* Exercise instructions
Below this line is the material. Write out only its lines from the one containing "(uuid b0fed1be-e8a4-4372-ae71-580d69e419c9)" through the one containing "(junction (at 336.55", both kept, exactly.

* Records for the exercise
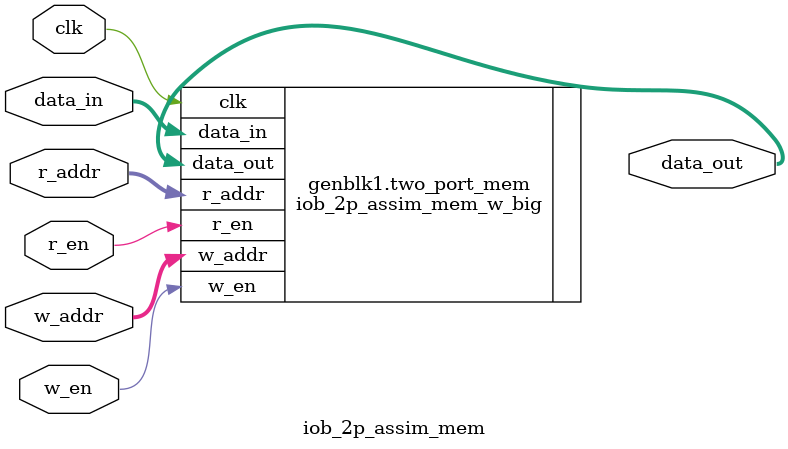
<source format=v>
`timescale 1ns / 1ps

module iob_2p_assim_mem
	#(
		parameter W_DATA_W = 16,
		parameter W_ADDR_W = 6,
		parameter R_DATA_W = 8,
		parameter R_ADDR_W = 7,
    parameter USE_RAM = 1
	)
	(
		//Inputs
		input 				clk,
    input 				w_en,    //write enable
    input [W_DATA_W-1:0] 	data_in, //Input data to write port
    input [W_ADDR_W-1:0] 	w_addr,  //address for write port
    input [R_ADDR_W-1:0] 	r_addr,  //address for read port
    input				  r_en,
    //Outputs
    output [R_DATA_W-1:0] data_out //output port
    );

    generate
    	if (W_DATA_W > R_DATA_W)
    	begin
    		iob_2p_assim_mem_w_big #(
    			.W_DATA_W(W_DATA_W),
    		 	.W_ADDR_W(W_ADDR_W),
    		 	.R_DATA_W(R_DATA_W),
    		 	.R_ADDR_W(R_ADDR_W),
                .USE_RAM(USE_RAM)
    		 ) two_port_mem (
    		 	.clk(clk),
    		 	.w_en(w_en),
    		 	.data_in(data_in),
    		 	.w_addr(w_addr),
    		 	.r_addr(r_addr),
    		 	.r_en(r_en),
    		 	.data_out(data_out)
    		 );
    	end
    	else
    	begin
    		iob_2p_assim_mem_r_big #(
    			.W_DATA_W(W_DATA_W),
    		 	.W_ADDR_W(W_ADDR_W),
    		 	.R_DATA_W(R_DATA_W),
    		 	.R_ADDR_W(R_ADDR_W)
    		 ) two_port_mem (
    		 	.clk(clk),
    		 	.w_en(w_en),
    		 	.data_in(data_in),
    		 	.w_addr(w_addr),
    		 	.r_addr(r_addr),
    		 	.r_en(r_en),
    		 	.data_out(data_out)
    		 );
    	end
    endgenerate
endmodule

</source>
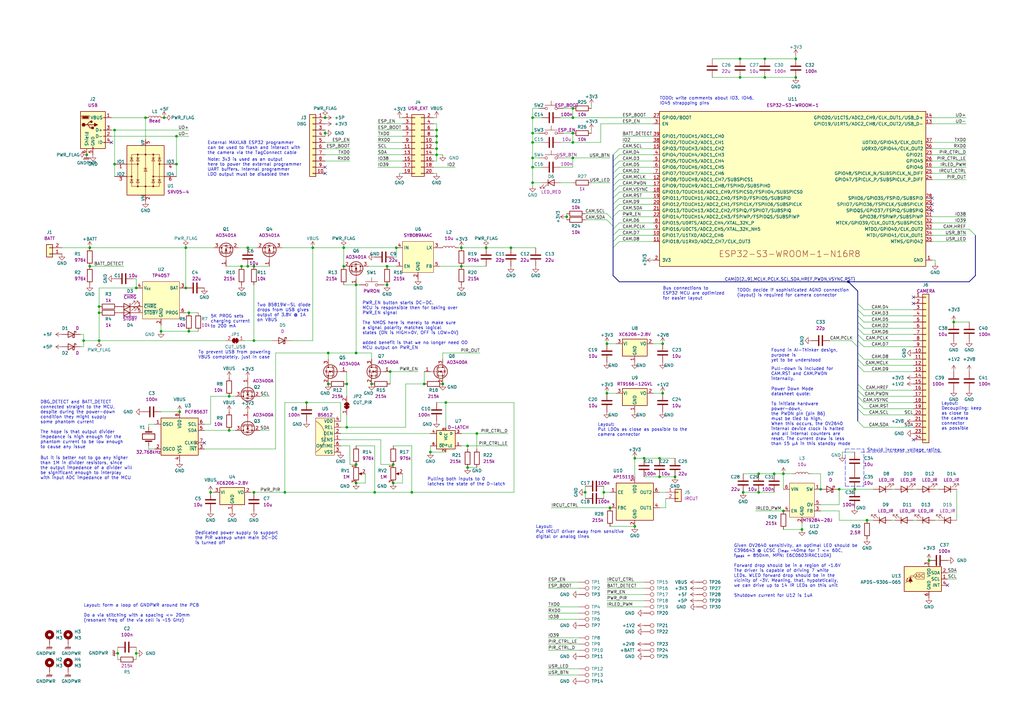
<source format=kicad_sch>
(kicad_sch (version 20211123) (generator eeschema)

  (uuid 9e3de00a-ea10-4aff-9cb7-2823d660607b)

  (paper "A3")

  (title_block
    (title "MaxLab AI Camera")
    (rev "rev0")
    (company "MAXLABIO INC.")
  )

  


  (junction (at 313.69 31.75) (diameter 0) (color 0 0 0 0)
    (uuid 020d6a0a-60f8-4cb1-a858-f19a1f20c6e9)
  )
  (junction (at 191.77 182.88) (diameter 0) (color 0 0 0 0)
    (uuid 021cf1d8-d514-490f-8327-e58a35f8b42a)
  )
  (junction (at 260.35 187.96) (diameter 0) (color 0 0 0 0)
    (uuid 04e2c29b-398f-47bf-a29c-306f80a5cd4e)
  )
  (junction (at 158.75 109.22) (diameter 0) (color 0 0 0 0)
    (uuid 074f02c0-3569-4c18-86bd-90ea8b058268)
  )
  (junction (at 321.31 209.55) (diameter 0) (color 0 0 0 0)
    (uuid 0a1e6f6a-d069-44c3-932f-2960ba9a24db)
  )
  (junction (at 40.64 128.27) (diameter 0) (color 0 0 0 0)
    (uuid 0ab7d684-e6dd-49fe-879c-d4d265f6d222)
  )
  (junction (at 179.07 55.88) (diameter 0) (color 0 0 0 0)
    (uuid 0b0e3e49-5c64-4d2f-bced-d0bc49cf0c82)
  )
  (junction (at 93.98 176.53) (diameter 0) (color 0 0 0 0)
    (uuid 0c3d1c4a-464c-4e8e-bccd-7e79d79a64c9)
  )
  (junction (at 250.19 208.28) (diameter 0) (color 0 0 0 0)
    (uuid 0e408222-9bdf-4235-8bb3-2466acaafecf)
  )
  (junction (at 326.39 24.13) (diameter 0) (color 0 0 0 0)
    (uuid 104452d9-59f0-46e4-abbd-cc7808c6af25)
  )
  (junction (at 264.16 187.96) (diameter 0) (color 0 0 0 0)
    (uuid 14084154-7716-42c3-8769-d5fc66dc8ac8)
  )
  (junction (at 101.6 109.22) (diameter 0) (color 0 0 0 0)
    (uuid 14344936-6557-428a-8e3e-b1a82131c315)
  )
  (junction (at 199.39 101.6) (diameter 0) (color 0 0 0 0)
    (uuid 14b87b6b-8876-45e3-818f-5a525008c14d)
  )
  (junction (at 40.64 139.7) (diameter 0) (color 0 0 0 0)
    (uuid 18aeda38-de58-465e-8ead-bd47bc0defb7)
  )
  (junction (at 321.31 194.31) (diameter 0) (color 0 0 0 0)
    (uuid 19a99e99-d3b2-4b80-9aaf-a1ed00c85197)
  )
  (junction (at 234.95 48.26) (diameter 0) (color 0 0 0 0)
    (uuid 2117a968-c886-4433-8f1b-b1c3de555a1e)
  )
  (junction (at 218.44 58.42) (diameter 0) (color 0 0 0 0)
    (uuid 23cc9a67-8077-4ad6-86f5-c3efb2ae83e8)
  )
  (junction (at 133.35 48.26) (diameter 0) (color 0 0 0 0)
    (uuid 2857fac2-81e1-45cc-a4c9-e56a074efb2a)
  )
  (junction (at 313.69 24.13) (diameter 0) (color 0 0 0 0)
    (uuid 285ccd71-3c8d-4ecf-855c-915216f2b792)
  )
  (junction (at 134.62 144.78) (diameter 0) (color 0 0 0 0)
    (uuid 3f98ff69-635e-439a-8c97-265e945f1443)
  )
  (junction (at 247.65 201.93) (diameter 0) (color 0 0 0 0)
    (uuid 45a70d5a-c335-48c3-a881-dc2fda619e32)
  )
  (junction (at 101.6 101.6) (diameter 0) (color 0 0 0 0)
    (uuid 48857c57-d57b-4a00-9462-64e4435b89f1)
  )
  (junction (at 140.97 109.22) (diameter 0) (color 0 0 0 0)
    (uuid 4aed85e3-299c-4c60-9484-615cc748e2b4)
  )
  (junction (at 146.05 144.78) (diameter 0) (color 0 0 0 0)
    (uuid 4aeed8c8-7670-43a0-98e6-29d9441b5293)
  )
  (junction (at 76.2 118.11) (diameter 0) (color 0 0 0 0)
    (uuid 4b8dda52-7a21-42ef-996f-48c367446997)
  )
  (junction (at 173.99 157.48) (diameter 0) (color 0 0 0 0)
    (uuid 4ee23f4d-0a6f-4355-9510-5ba2915e25f5)
  )
  (junction (at 326.39 31.75) (diameter 0) (color 0 0 0 0)
    (uuid 4f77b7f3-ac70-4ea7-adf3-f2c94da74ae1)
  )
  (junction (at 234.95 64.77) (diameter 0) (color 0 0 0 0)
    (uuid 500c83bf-b19d-4d7c-af37-c01d9a5d1f3b)
  )
  (junction (at 179.07 60.96) (diameter 0) (color 0 0 0 0)
    (uuid 5024de2d-c6f3-4d62-abf3-25efaf36edd7)
  )
  (junction (at 72.39 67.31) (diameter 0) (color 0 0 0 0)
    (uuid 531ffcc5-608a-4079-a433-f12a0dc0f203)
  )
  (junction (at 161.29 190.5) (diameter 0) (color 0 0 0 0)
    (uuid 56a7a8ff-048f-44c3-bf85-6598e6118cc4)
  )
  (junction (at 34.29 139.7) (diameter 0) (color 0 0 0 0)
    (uuid 5702b88f-b129-4b6c-b409-097d17576b18)
  )
  (junction (at 48.26 267.97) (diameter 0) (color 0 0 0 0)
    (uuid 5720307d-2ee4-4c9a-a011-9864a743752b)
  )
  (junction (at 104.14 201.93) (diameter 0) (color 0 0 0 0)
    (uuid 59c766e7-13b9-4150-aace-c769a68a4176)
  )
  (junction (at 234.95 54.61) (diameter 0) (color 0 0 0 0)
    (uuid 5aaef7ca-4519-4624-a729-72e171154af3)
  )
  (junction (at 35.56 63.5) (diameter 0) (color 0 0 0 0)
    (uuid 5b630657-a76a-413f-8082-4ea5701fc8f2)
  )
  (junction (at 161.29 198.12) (diameter 0) (color 0 0 0 0)
    (uuid 633b1377-6d95-4118-b28a-20e18c0f39fd)
  )
  (junction (at 146.05 198.12) (diameter 0) (color 0 0 0 0)
    (uuid 652f94b6-3b45-4c46-b015-d919804234c1)
  )
  (junction (at 260.35 215.9) (diameter 0) (color 0 0 0 0)
    (uuid 6899eee4-5e83-4c89-9b3d-0b98108adbee)
  )
  (junction (at 104.14 109.22) (diameter 0) (color 0 0 0 0)
    (uuid 693a3382-e954-4112-99ad-115e495fa9e9)
  )
  (junction (at 248.92 161.29) (diameter 0) (color 0 0 0 0)
    (uuid 6a1052bf-8ece-422d-953e-34170556dca4)
  )
  (junction (at 168.91 201.93) (diameter 0) (color 0 0 0 0)
    (uuid 7067b2b5-84ad-45db-b8ef-7e899d3f4c47)
  )
  (junction (at 160.02 152.4) (diameter 0) (color 0 0 0 0)
    (uuid 7246e193-31e0-4bb8-860f-a8bdf90ffa02)
  )
  (junction (at 104.14 139.7) (diameter 0) (color 0 0 0 0)
    (uuid 746dad15-874d-47b3-8fff-42f8c45de868)
  )
  (junction (at 73.66 168.91) (diameter 0) (color 0 0 0 0)
    (uuid 748ba7ee-a46d-4aec-b2f8-1504eb40b81b)
  )
  (junction (at 67.31 48.26) (diameter 0) (color 0 0 0 0)
    (uuid 75d8ee8a-5b17-4b06-ab61-93908b6bdbf9)
  )
  (junction (at 77.47 135.89) (diameter 0) (color 0 0 0 0)
    (uuid 7848ed49-9751-4d1a-8f25-b01d2f4b9d67)
  )
  (junction (at 77.47 128.27) (diameter 0) (color 0 0 0 0)
    (uuid 80cedf5d-fef4-4ddc-b543-e23df1b9ddd4)
  )
  (junction (at 218.44 54.61) (diameter 0) (color 0 0 0 0)
    (uuid 827c3c39-2d60-4929-840c-20329de4460c)
  )
  (junction (at 55.88 118.11) (diameter 0) (color 0 0 0 0)
    (uuid 828ae455-fc77-45b6-aae2-790c72261cc0)
  )
  (junction (at 134.62 157.48) (diameter 0) (color 0 0 0 0)
    (uuid 840cdabd-8af2-4ac3-ab7d-5d2f526aaed8)
  )
  (junction (at 93.98 162.56) (diameter 0) (color 0 0 0 0)
    (uuid 8494c80e-84b1-43f7-b31d-38c8f8c8d5ce)
  )
  (junction (at 234.95 44.45) (diameter 0) (color 0 0 0 0)
    (uuid 84d46989-e77d-46ae-8a7c-7c4fb87981e9)
  )
  (junction (at 179.07 58.42) (diameter 0) (color 0 0 0 0)
    (uuid 8776ed1c-c38b-4878-84b4-9dd698bc2bc6)
  )
  (junction (at 152.4 157.48) (diameter 0) (color 0 0 0 0)
    (uuid 8816a7ad-cde0-4d90-8710-4bfe9293a667)
  )
  (junction (at 36.83 109.22) (diameter 0) (color 0 0 0 0)
    (uuid 8a035950-1da6-4a1f-b020-c8532bf23f33)
  )
  (junction (at 191.77 191.77) (diameter 0) (color 0 0 0 0)
    (uuid 8a5a13ae-4b56-409f-9ee8-8d4840d87fcb)
  )
  (junction (at 381 229.87) (diameter 0) (color 0 0 0 0)
    (uuid 8adb055e-457e-4e8e-ab68-b9ec8ab57d29)
  )
  (junction (at 46.99 53.34) (diameter 0) (color 0 0 0 0)
    (uuid 8b0dbf81-ea33-4071-ac24-d37cc5629efe)
  )
  (junction (at 311.15 201.93) (diameter 0) (color 0 0 0 0)
    (uuid 8f8f0c65-3d2a-4925-afa8-9b011a974a85)
  )
  (junction (at 59.69 48.26) (diameter 0) (color 0 0 0 0)
    (uuid 92c4684f-e307-47fd-92ae-cc3377e90bd3)
  )
  (junction (at 72.39 55.88) (diameter 0) (color 0 0 0 0)
    (uuid 9355bc65-b88b-4d6e-90c7-e042ae487220)
  )
  (junction (at 142.24 157.48) (diameter 0) (color 0 0 0 0)
    (uuid 966c141c-6cc3-4739-bb90-c07e3badcc18)
  )
  (junction (at 140.97 101.6) (diameter 0) (color 0 0 0 0)
    (uuid 96aef19e-a7fd-4278-9117-9b86a9881e06)
  )
  (junction (at 304.8 201.93) (diameter 0) (color 0 0 0 0)
    (uuid 97306252-8860-46cb-91c8-8a4230a68619)
  )
  (junction (at 218.44 48.26) (diameter 0) (color 0 0 0 0)
    (uuid 999541fd-f3f8-4920-8c60-4c769dda5dc7)
  )
  (junction (at 391.16 132.08) (diameter 0) (color 0 0 0 0)
    (uuid 99e05326-23cc-41c1-8220-d72ebbd14431)
  )
  (junction (at 46.99 67.31) (diameter 0) (color 0 0 0 0)
    (uuid 99ed841f-c040-4253-9781-2154a9708c69)
  )
  (junction (at 142.24 175.26) (diameter 0) (color 0 0 0 0)
    (uuid 9afa8109-01a1-4ad8-a13f-d30ee6e25c9f)
  )
  (junction (at 218.44 74.93) (diameter 0) (color 0 0 0 0)
    (uuid 9fbe1e8f-fe8c-4ef7-9fc9-c2df81a2a236)
  )
  (junction (at 133.35 54.61) (diameter 0) (color 0 0 0 0)
    (uuid 9fe0719c-5d1a-4a88-8cc6-1df2d0d3e327)
  )
  (junction (at 234.95 58.42) (diameter 0) (color 0 0 0 0)
    (uuid a13e2d35-e7de-4320-a986-c8930b558a12)
  )
  (junction (at 218.44 64.77) (diameter 0) (color 0 0 0 0)
    (uuid a49aa5b5-5116-46aa-829d-02c0cac26832)
  )
  (junction (at 328.93 217.17) (diameter 0) (color 0 0 0 0)
    (uuid a9cf56bf-bde0-4f54-b0ed-26869d7cdf76)
  )
  (junction (at 146.05 116.84) (diameter 0) (color 0 0 0 0)
    (uuid aa5747db-2457-4faf-ad84-5c14a7e8a2a4)
  )
  (junction (at 355.6 213.36) (diameter 0) (color 0 0 0 0)
    (uuid ab63e383-7151-4cde-9143-df27bf274e43)
  )
  (junction (at 270.51 187.96) (diameter 0) (color 0 0 0 0)
    (uuid b0fed1be-e8a4-4372-ae71-580d69e419c9)
  )
  (junction (at 162.56 101.6) (diameter 0) (color 0 0 0 0)
    (uuid b2ad6d8c-02cc-4d7c-8a80-d7caa8abd04b)
  )
  (junction (at 317.5 194.31) (diameter 0) (color 0 0 0 0)
    (uuid b38f5d6e-e4a1-464d-952c-e3890e5f2d3b)
  )
  (junction (at 344.17 200.66) (diameter 0) (color 0 0 0 0)
    (uuid b4d804bf-3f05-41ee-b8e5-7d4db140d301)
  )
  (junction (at 218.44 68.58) (diameter 0) (color 0 0 0 0)
    (uuid b6996b58-8369-4492-90ef-40c5c9d05713)
  )
  (junction (at 232.41 88.9) (diameter 0) (color 0 0 0 0)
    (uuid b9147c24-0334-41b6-b5db-0f7530658f44)
  )
  (junction (at 303.53 24.13) (diameter 0) (color 0 0 0 0)
    (uuid bd80b391-3a6d-4d50-b2c3-699c3a2f26f5)
  )
  (junction (at 146.05 190.5) (diameter 0) (color 0 0 0 0)
    (uuid c352a9f1-851d-47d2-9267-a9e50ce5b762)
  )
  (junction (at 189.23 101.6) (diameter 0) (color 0 0 0 0)
    (uuid c726875a-23ec-4755-a14d-00dd8592ea70)
  )
  (junction (at 311.15 194.31) (diameter 0) (color 0 0 0 0)
    (uuid c7e1dc90-d060-4cb3-87d4-ad97b92a2b46)
  )
  (junction (at 116.84 201.93) (diameter 0) (color 0 0 0 0)
    (uuid cb672c9b-8690-444d-bafc-9dda550aaad8)
  )
  (junction (at 303.53 31.75) (diameter 0) (color 0 0 0 0)
    (uuid cbdfad8a-a68d-4eaf-9f6f-769686497440)
  )
  (junction (at 76.2 101.6) (diameter 0) (color 0 0 0 0)
    (uuid d62f38c1-6360-4970-a151-301edb03d6f7)
  )
  (junction (at 125.73 165.1) (diameter 0) (color 0 0 0 0)
    (uuid d6ee17d2-c1c6-4107-9c39-70210a8a5f70)
  )
  (junction (at 99.06 109.22) (diameter 0) (color 0 0 0 0)
    (uuid d8270c9a-2874-4212-b69c-b1aace2c5a99)
  )
  (junction (at 195.58 177.8) (diameter 0) (color 0 0 0 0)
    (uuid d9e7da4e-37f8-4d59-bb73-f63fc448e65d)
  )
  (junction (at 209.55 101.6) (diameter 0) (color 0 0 0 0)
    (uuid da099eb6-d924-469f-ae7e-fa8b29a69ca8)
  )
  (junction (at 248.92 140.97) (diameter 0) (color 0 0 0 0)
    (uuid dc7f53d3-77a1-4684-82db-228f79250eeb)
  )
  (junction (at 86.36 201.93) (diameter 0) (color 0 0 0 0)
    (uuid dcf93be8-60e3-4468-90bf-6740bb4f26ed)
  )
  (junction (at 336.55 200.66) (diameter 0) (color 0 0 0 0)
    (uuid df3c4311-9824-4dbf-8fa6-d835238b4238)
  )
  (junction (at 181.61 157.48) (diameter 0) (color 0 0 0 0)
    (uuid df9ed4f4-7872-4e5a-be59-4c715e6e1aee)
  )
  (junction (at 270.51 195.58) (diameter 0) (color 0 0 0 0)
    (uuid e067717a-260e-4b83-9a61-61af13dc4b5e)
  )
  (junction (at 179.07 53.34) (diameter 0) (color 0 0 0 0)
    (uuid e3c96bc3-7c52-468b-ad39-4a0084479d85)
  )
  (junction (at 271.78 140.97) (diameter 0) (color 0 0 0 0)
    (uuid e6c9d94e-a831-49ad-b3ec-7fb347fe1df0)
  )
  (junction (at 182.88 165.1) (diameter 0) (color 0 0 0 0)
    (uuid ebe3c367-177b-4f93-bed9-2b0890b6dfc7)
  )
  (junction (at 240.03 201.93) (diameter 0) (color 0 0 0 0)
    (uuid ec10f6f3-b2c1-4a6e-83b8-6ab8a836cf39)
  )
  (junction (at 40.64 125.73) (diameter 0) (color 0 0 0 0)
    (uuid edb796b9-1be5-4635-acf3-b8b43208e2d1)
  )
  (junction (at 66.04 135.89) (diameter 0) (color 0 0 0 0)
    (uuid ee57cd6e-59ad-4418-b8e8-edcbb40ea786)
  )
  (junction (at 36.83 101.6) (diameter 0) (color 0 0 0 0)
    (uuid ef9cddfc-e2d2-44f6-a186-01b1d65e797a)
  )
  (junction (at 55.88 267.97) (diameter 0) (color 0 0 0 0)
    (uuid f5259ec7-e166-46b1-8bf2-a8a0588ee206)
  )
  (junction (at 189.23 109.22) (diameter 0) (color 0 0 0 0)
    (uuid f73f18c5-1792-4011-baf4-71e0cae38668)
  )
  (junction (at 128.27 101.6) (diameter 0) (color 0 0 0 0)
    (uuid f7df99c4-609f-46b7-88b8-9d5fc7b5df08)
  )
  (junction (at 176.53 185.42) (diameter 0) (color 0 0 0 0)
    (uuid f83274ad-5b84-4854-9b30-42d1450236d5)
  )
  (junction (at 179.07 63.5) (diameter 0) (color 0 0 0 0)
    (uuid fb420349-dd33-44f9-b8ff-a731a7f7ba9e)
  )
  (junction (at 153.67 201.93) (diameter 0) (color 0 0 0 0)
    (uuid fc5b47b3-9063-4a0a-9712-3675c5f6d352)
  )
  (junction (at 271.78 161.29) (diameter 0) (color 0 0 0 0)
    (uuid fd99fbc4-2f6d-424c-b410-2850d65ee49a)
  )
  (junction (at 276.86 195.58) (diameter 0) (color 0 0 0 0)
    (uuid fdb68db1-c269-4871-a965-d50dde92aecc)
  )
  (junction (at 350.52 200.66) (diameter 0) (color 0 0 0 0)
    (uuid fe74c03d-cf3e-4c81-80da-b63d5715b6cf)
  )
  (junction (at 158.75 116.84) (diameter 0) (color 0 0 0 0)
    (uuid fe7a1f8d-6ab5-45dd-aaaa-be72d49f9319)
  )
  (junction (at 347.98 115.57) (diameter 0) (color 0 0 0 0)
    (uuid ff1684aa-9b78-445a-ac2a-290bc8605c76)
  )

  (no_connect (at 382.27 83.82) (uuid 1944e70d-1e9f-426d-9434-4be4469a7c59))
  (no_connect (at 374.65 121.92) (uuid 26c92859
... [458884 chars truncated]
</source>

* Answer
    (uuid b0fed1be-e8a4-4372-ae71-580d69e419c9)
  )
  (junction (at 162.56 101.6) (diameter 0) (color 0 0 0 0)
    (uuid b2ad6d8c-02cc-4d7c-8a80-d7caa8abd04b)
  )
  (junction (at 317.5 194.31) (diameter 0) (color 0 0 0 0)
    (uuid b38f5d6e-e4a1-464d-952c-e3890e5f2d3b)
  )
  (junction (at 344.17 200.66) (diameter 0) (color 0 0 0 0)
    (uuid b4d804bf-3f05-41ee-b8e5-7d4db140d301)
  )
  (junction (at 218.44 68.58) (diameter 0) (color 0 0 0 0)
    (uuid b6996b58-8369-4492-90ef-40c5c9d05713)
  )
  (junction (at 232.41 88.9) (diameter 0) (color 0 0 0 0)
    (uuid b9147c24-0334-41b6-b5db-0f7530658f44)
  )
  (junction (at 303.53 24.13) (diameter 0) (color 0 0 0 0)
    (uuid bd80b391-3a6d-4d50-b2c3-699c3a2f26f5)
  )
  (junction (at 146.05 190.5) (diameter 0) (color 0 0 0 0)
    (uuid c352a9f1-851d-47d2-9267-a9e50ce5b762)
  )
  (junction (at 189.23 101.6) (diameter 0) (color 0 0 0 0)
    (uuid c726875a-23ec-4755-a14d-00dd8592ea70)
  )
  (junction (at 311.15 194.31) (diameter 0) (color 0 0 0 0)
    (uuid c7e1dc90-d060-4cb3-87d4-ad97b92a2b46)
  )
  (junction (at 116.84 201.93) (diameter 0) (color 0 0 0 0)
    (uuid cb672c9b-8690-444d-bafc-9dda550aaad8)
  )
  (junction (at 303.53 31.75) (diameter 0) (color 0 0 0 0)
    (uuid cbdfad8a-a68d-4eaf-9f6f-769686497440)
  )
  (junction (at 76.2 101.6) (diameter 0) (color 0 0 0 0)
    (uuid d62f38c1-6360-4970-a151-301edb03d6f7)
  )
  (junction (at 125.73 165.1) (diameter 0) (color 0 0 0 0)
    (uuid d6ee17d2-c1c6-4107-9c39-70210a8a5f70)
  )
  (junction (at 99.06 109.22) (diameter 0) (color 0 0 0 0)
    (uuid d8270c9a-2874-4212-b69c-b1aace2c5a99)
  )
  (junction (at 195.58 177.8) (diameter 0) (color 0 0 0 0)
    (uuid d9e7da4e-37f8-4d59-bb73-f63fc448e65d)
  )
  (junction (at 209.55 101.6) (diameter 0) (color 0 0 0 0)
    (uuid da099eb6-d924-469f-ae7e-fa8b29a69ca8)
  )
  (junction (at 248.92 140.97) (diameter 0) (color 0 0 0 0)
    (uuid dc7f53d3-77a1-4684-82db-228f79250eeb)
  )
  (junction (at 86.36 201.93) (diameter 0) (color 0 0 0 0)
    (uuid dcf93be8-60e3-4468-90bf-6740bb4f26ed)
  )
  (junction (at 336.55 200.66) (diameter 0) (color 0 0 0 0)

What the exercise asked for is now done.